The title of this review could be ‘Why we all need to read more books about death’. This is because a book like Paul Kalanithi’s reflective journey, following a diagnosis of incurable lung cancer, is a poignant reminder that when we lose sight of our mortality, we can also too easily lose sight of what is important, and what is not, in the way we live. Keeping our eyes averted from the inevitability of our own death (even if we hope it is a distant event) can have the strange effect of making our daily lives less lively, more deadened, as we become weighed down by minutiae of everyday living and our well worn habits.
Kalanithi’s life story was one of great expectations (from his parents) and high achievement. Originally rejecting medicine as a career because of his cardiologist-father’s many absences, Kalanithi first studied humanities but later felt drawn medicine and began the grueling process of training to be a doctor. His chosen specialty, neurosurgery, is an arduous one, and he recounts his battle to maintain his humility and compassion through the backbreaking long hours, and the heavy weight of responsibility in dealing with the hope of living and the fear of dying that permeates hospitals: “At moments it became palpable. It was in the air, the stress and misery….Some days this is what it felt when I was in the hospital: trapped in an endless jungle summer, wet with sweat, the rain of the tears of the families of the dying pouring down.” (p. 78)
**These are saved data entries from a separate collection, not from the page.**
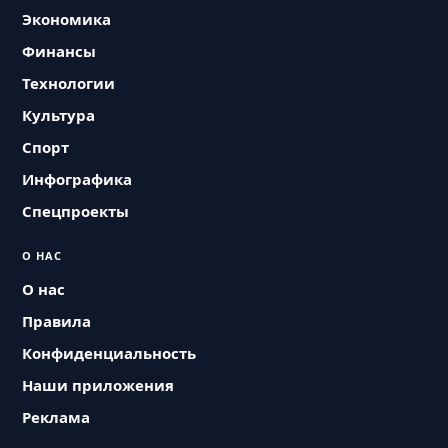
Экономика
Финансы
Технологии
Культура
Спорт
Инфографика
Спецпроекты
О НАС
О нас
Правила
Конфиденциальность
Наши приложения
Реклама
At the age of 36, after nearly 10 years of training as a neurosurgeon, Kalanithi was diagnosed with lung cancer. Initial treatment seemed positive, but then stopped working. Kalanithi details his struggles when the fantasy of his longevity was shattered. Used to being both a midwife of life and death as a doctor, confronting his own death created a variety of conflicts for him in his roles of doctor and patient, husband and son.
In the face of a diagnosis of incurable diseases, many patients ask their doctors for hope of survival via statistics. However, as Kalanithi tussled with finding a way of learning to live with some kind of authentic hope for his own future, he found that “getting too deeply into statistics is like trying to quench a thirst with salty water. The angst of facing morality has no remedy in probability.” (p. 135).
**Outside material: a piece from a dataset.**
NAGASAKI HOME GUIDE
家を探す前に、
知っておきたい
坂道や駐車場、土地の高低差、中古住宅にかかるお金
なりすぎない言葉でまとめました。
Through his work as a doctor, Kalanithi had dedicated his life to helping patients who came face to face with their own death. With his diagnosis of incurable cancer this daily contact with death became a struggle for his own shortened existence. One of the themes that threads its way through this book is how Kalanithi sought and fought, both avoiding the gaze of death, and looking at it head on, so as to wring all the possible life he could from the time he had left. Kalanithi describes in moving detail the inevitable ducking and twisting from the reality of what he confronted, and the solace he found in his relationships, in reading and writing literature, and in the birth of his daughter, 8 months before he died.
Kalanithi very much wanted to complete the book that was eventually published as “When Breath Becomes Air”, as it served as a coming together of his passions as a doctor and a scholar of literature, and was a creative endeavour in the face of his impending death. In the end, Kalanithi became too ill to complete the book as he wanted to, but the final epilogue chapter, written by Kalanithi’s wife about his last months, is all the more poignant as a result. Paul Kalanithi’s book is on the one hand a story about death, but on the other is a call to living as fully as is possible. As a legacy, it is a powerful one.